### Задания
**a.** Согласуются ли с текстом о взглядах русской эмиграции следующие утверждения? (i) Миллер называл раскулачивание одной из причин недовольства населения. (ii) Сдвиг во взглядах эмиграции произошел с конца 1937 года. (iii) Миллер объяснял этот сдвиг тремя неожиданными фактами. На каждое ответьте «да» или «нет» и приведите решающие слова текста дословно.
**b.** Перечислите все фамилии, которые в тексте о взглядах русской эмиграции названы ненавистными именами.
**c.** Подхватите текст о взглядах русской эмиграции и продолжите его с того места, на котором он обрывается.

### Выбранный отрывок

........

Вопрос, который стоит перед русской эмиграцией, резюмировал Миллер, когда в СССР можно ожидать перемены режима и создания других условий жизни. В 1932–1933 годах, продолжал он, все больше укреплялась уверенность, что положение в СССР для населения ухудшается, и неудовольствие его растет: неудовлетворение потребностей городского и сельского населения, насаждение колхозов и раскулачивание наиболее работающих и крепких крестьян, непорядки во всех областях народного хозяйства, начиная с железных дорог и кончая школами и образованием. В дальнейшем это могло привести к народному взрыву.
Но с конца 1936 года, заметил председатель РОВСа, произошел сдвиг во взглядах эмиграции, и это объяснялось двумя совершенно неожиданными фактами. Во-первых, произошло дарование Конституции, если, конечно, выяснится, добавлял Миллер, что эта Конституция — не фикция, а действительно обеспечивает народным массам, т.е. каждому гражданину СССР, право и возможность выявить через своего представителя свой голос и свои пожелания и дает защиту от всякого произвола со стороны властей. Во-вторых, это окончательное и решительное удаление ненавистных имен Троцкого, Зиновьева, Радека и многих других, что указывает на желание власти привлечь к руководству работой во всех областях новые силы, честные и рожденные не в угаре революции, а в период строительства на благо народа.

........

### Сведения

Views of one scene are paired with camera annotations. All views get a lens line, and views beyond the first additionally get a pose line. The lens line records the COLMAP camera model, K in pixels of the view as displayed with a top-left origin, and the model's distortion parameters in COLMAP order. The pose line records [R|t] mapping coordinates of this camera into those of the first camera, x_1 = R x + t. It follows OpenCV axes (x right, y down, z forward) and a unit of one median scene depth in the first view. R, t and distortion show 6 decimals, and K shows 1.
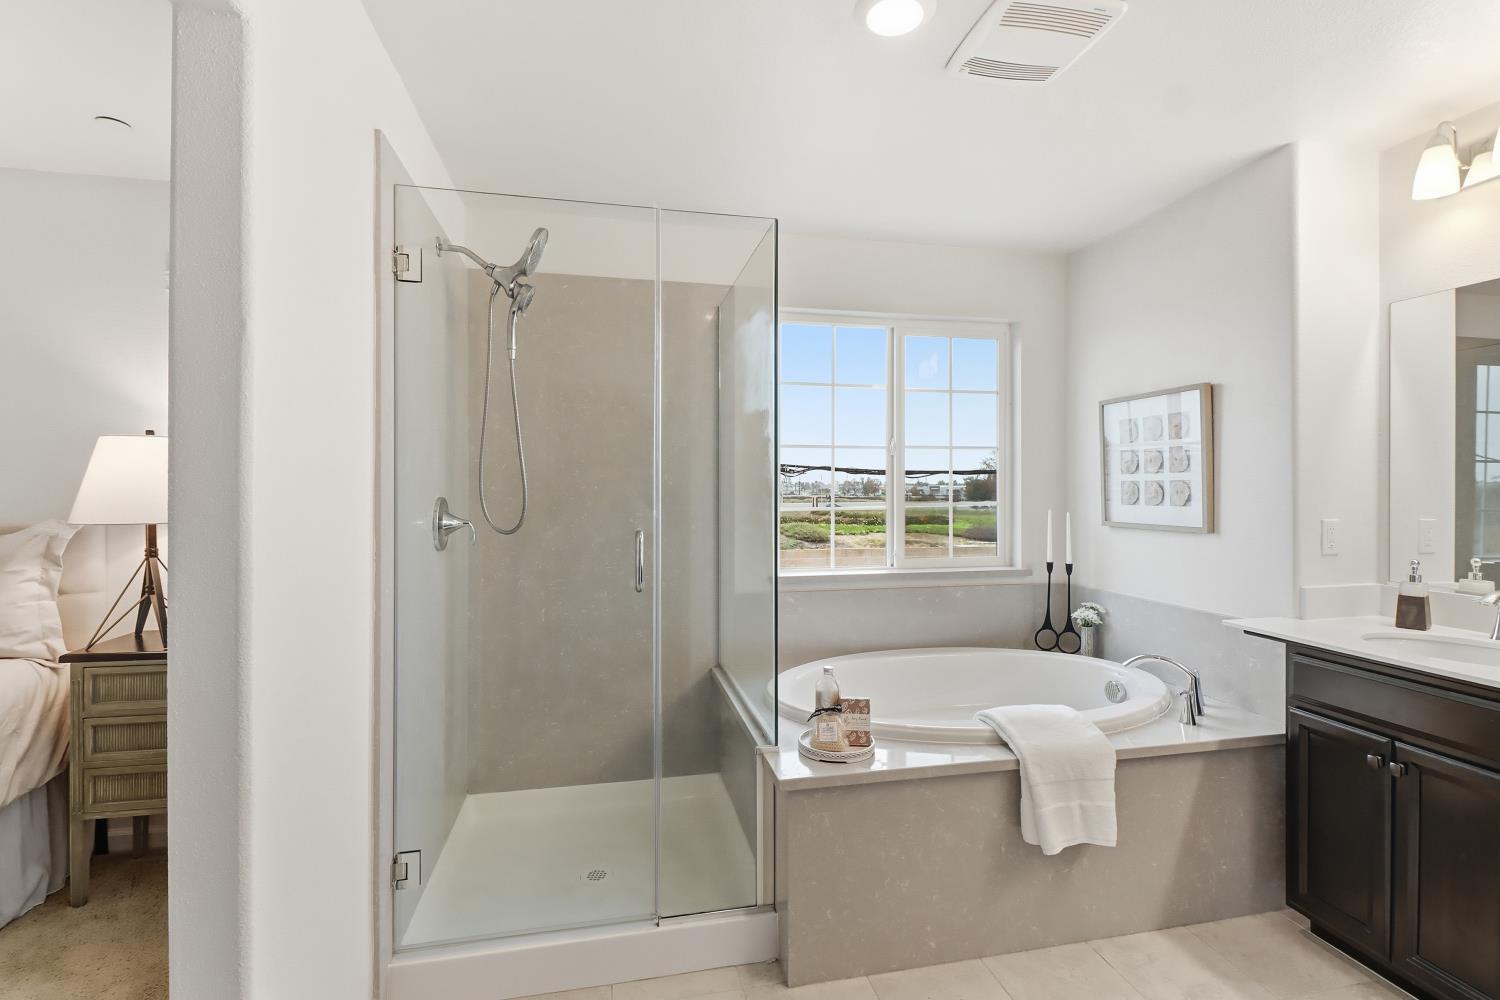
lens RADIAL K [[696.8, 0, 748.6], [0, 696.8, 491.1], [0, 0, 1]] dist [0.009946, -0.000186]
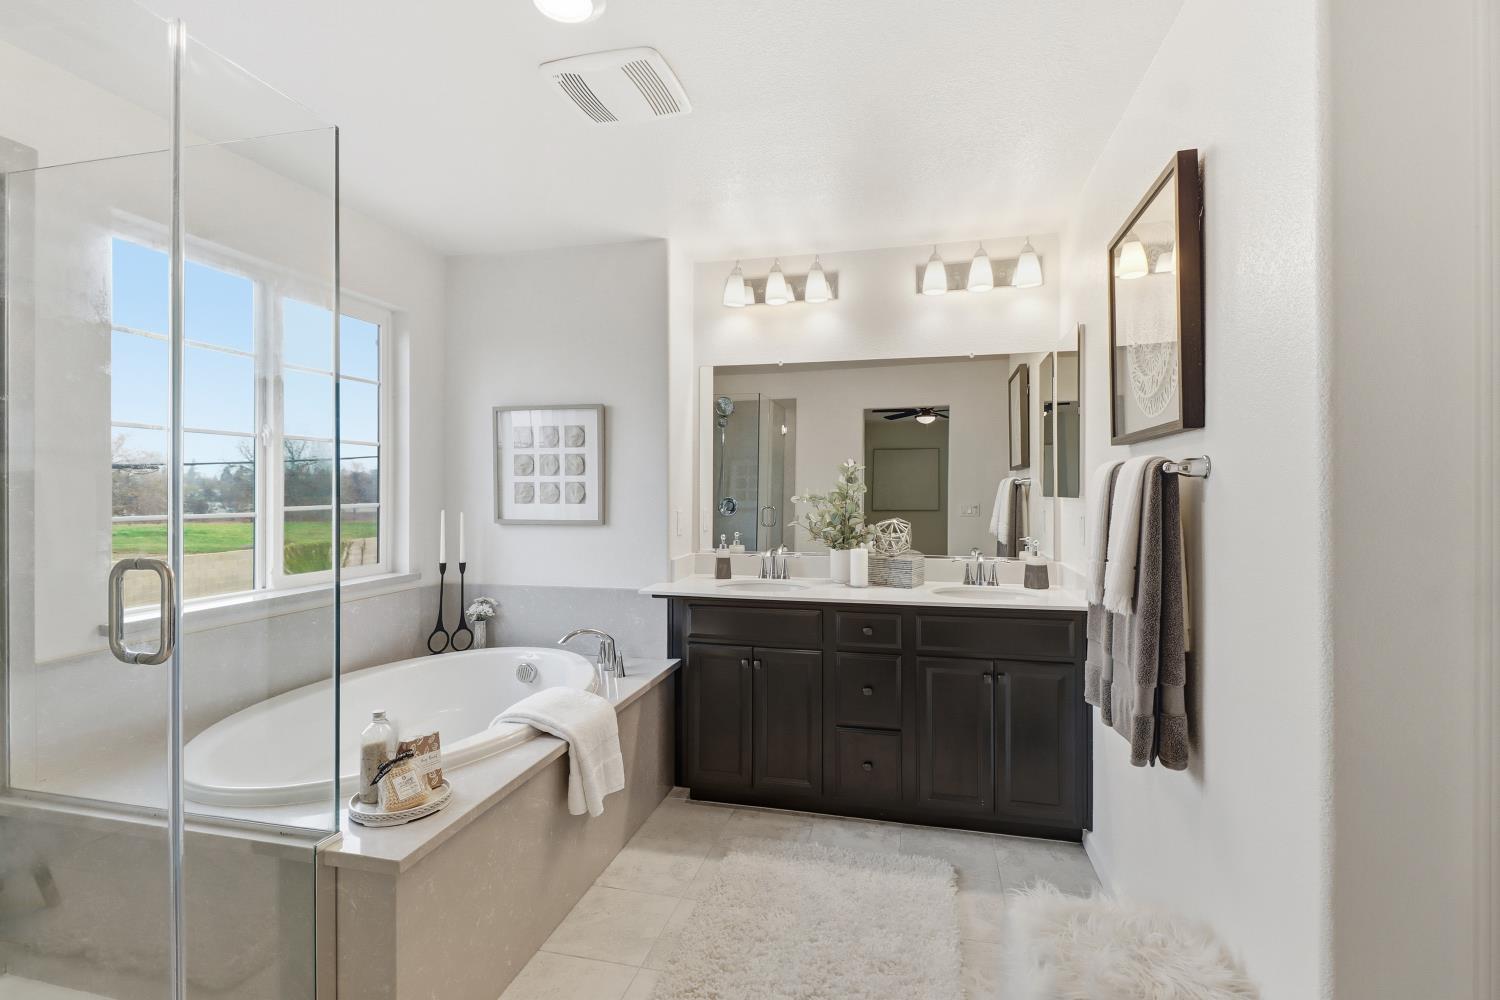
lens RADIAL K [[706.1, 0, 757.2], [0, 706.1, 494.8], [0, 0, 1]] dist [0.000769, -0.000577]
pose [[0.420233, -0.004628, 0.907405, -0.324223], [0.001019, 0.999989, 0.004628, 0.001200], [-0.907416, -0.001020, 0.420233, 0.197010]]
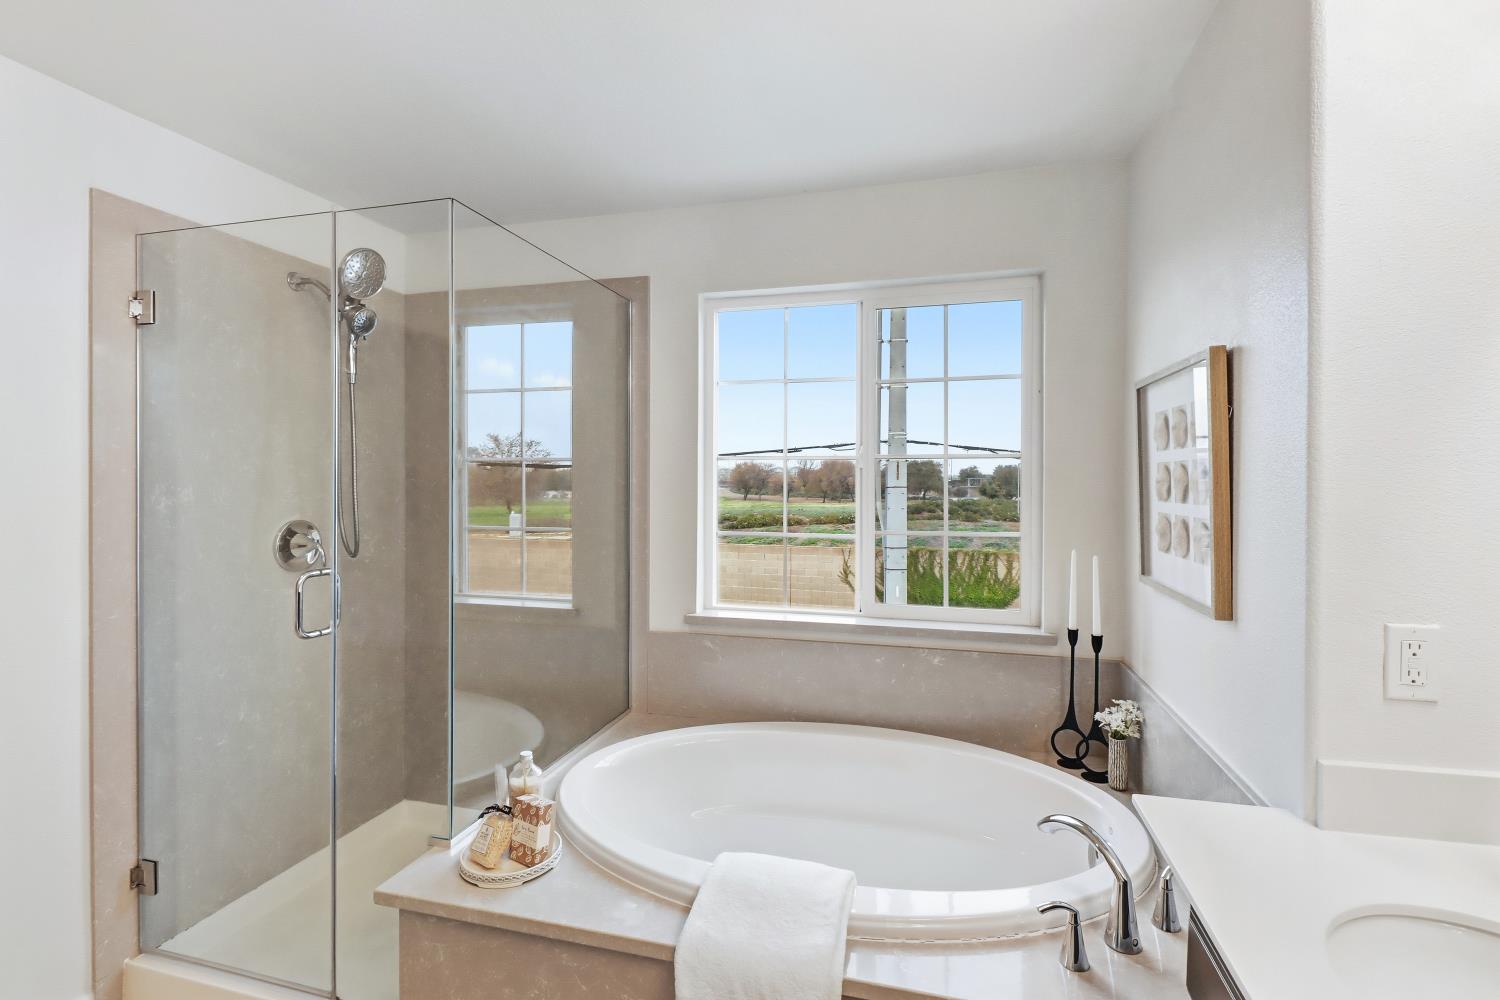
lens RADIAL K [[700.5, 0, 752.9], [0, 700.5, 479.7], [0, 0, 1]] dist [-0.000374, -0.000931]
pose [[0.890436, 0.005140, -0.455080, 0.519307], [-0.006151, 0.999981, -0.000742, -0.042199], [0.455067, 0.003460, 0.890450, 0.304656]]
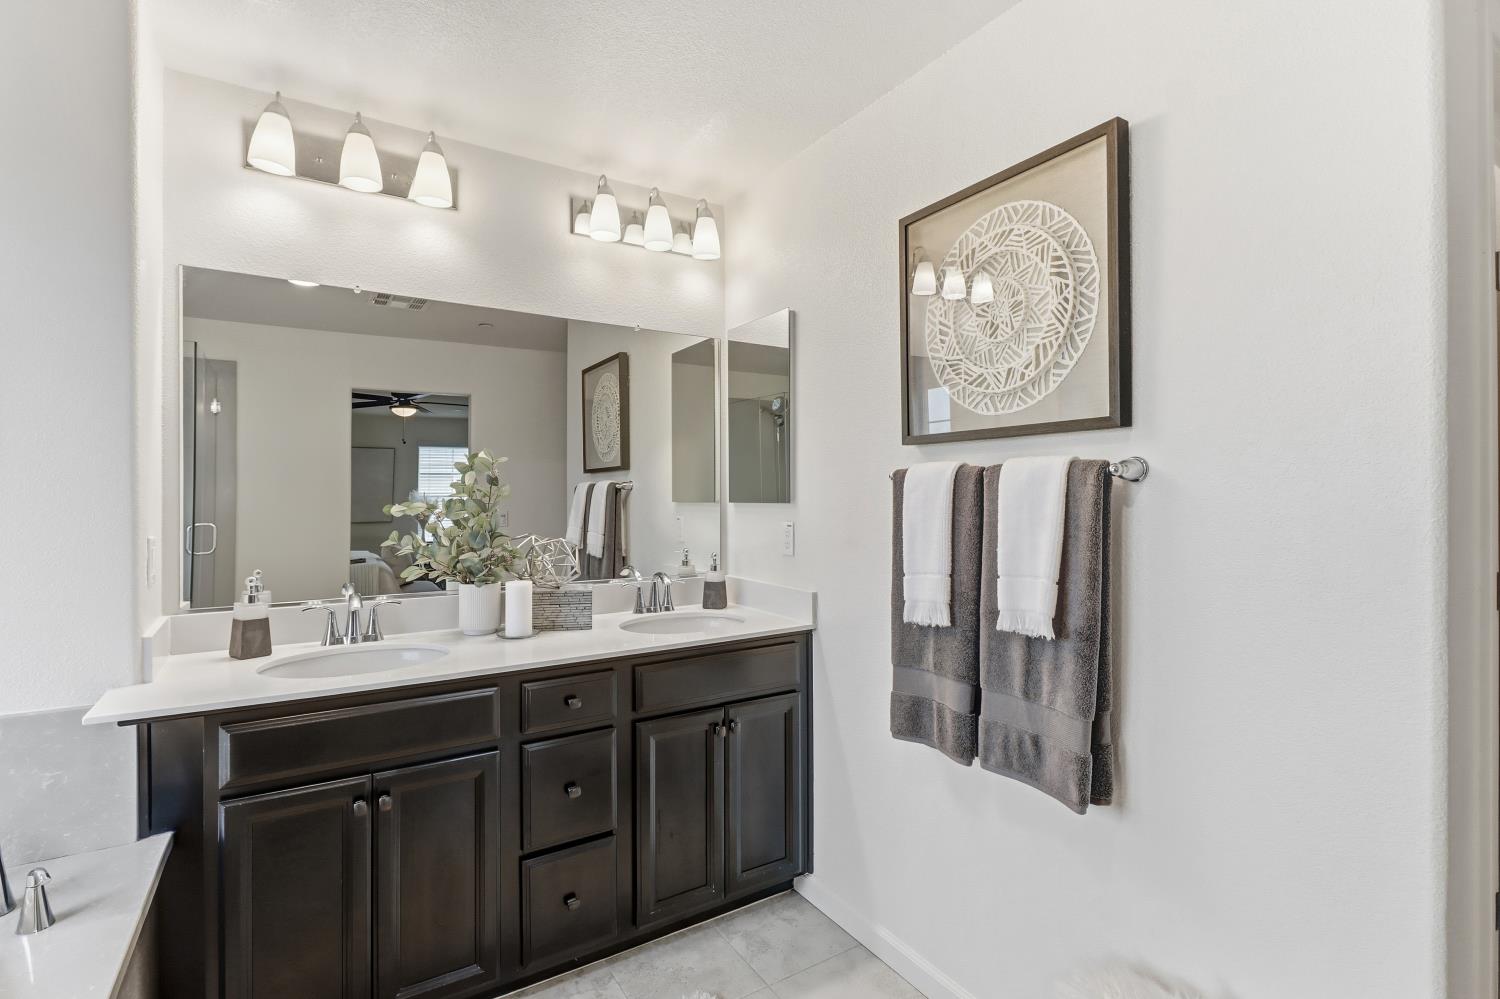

........

### Ответы к заданиям
**a.**
(i) Да: «насаждение колхозов и раскулачивание наиболее работающих и крепких крестьян».
(ii) Нет: «Но с конца 1936 года».
(iii) Нет: «это объяснялось двумя совершенно неожиданными фактами».

**b.** Троцкий, Зиновьев, Радек

**c.**
Размышляя о судьбе и будущем России/СССР, генерал Миллер указывал в своих показаниях, что согласен с мнением ближайших своих сотрудников, «не выскочивших случайно демагогов, а людей с большим жизненным опытом». «Я считаю, что своей цели — изменения установленного Советской властью строя в России — можно добиться только двумя путями: или постепенным изменением установленных порядков самой властью под давлением требований населения и в сознании далекого несовершенства этих порядков, выявившихся при переходе от теории к суровой практике жизни, но сама абсолютность теории коммунизма, к тому же интернационального до последних событий, не давала возможности Советской власти стать на этот путь, — утверждал генерал. — Или насильственным путем — путем всеобщего народного восстания». Последнее, полагал он, возможно при повышении недовольства народных масс до степени невозможности, при наличии правительства и всех культурных сил населения и при колебаниях в армии, посыпаемой на усмирения.
«Русский Обще-Воинский Союз и большинство эмиграции стоят вне политических партий, — подчеркивал в своих показаниях Миллер. — РОВС, как об этом громко заявил еще Великий Князь Николай Николаевич, не предрешает государственного устройства России и ставит его в зависимость от свободно выявленной воли народа».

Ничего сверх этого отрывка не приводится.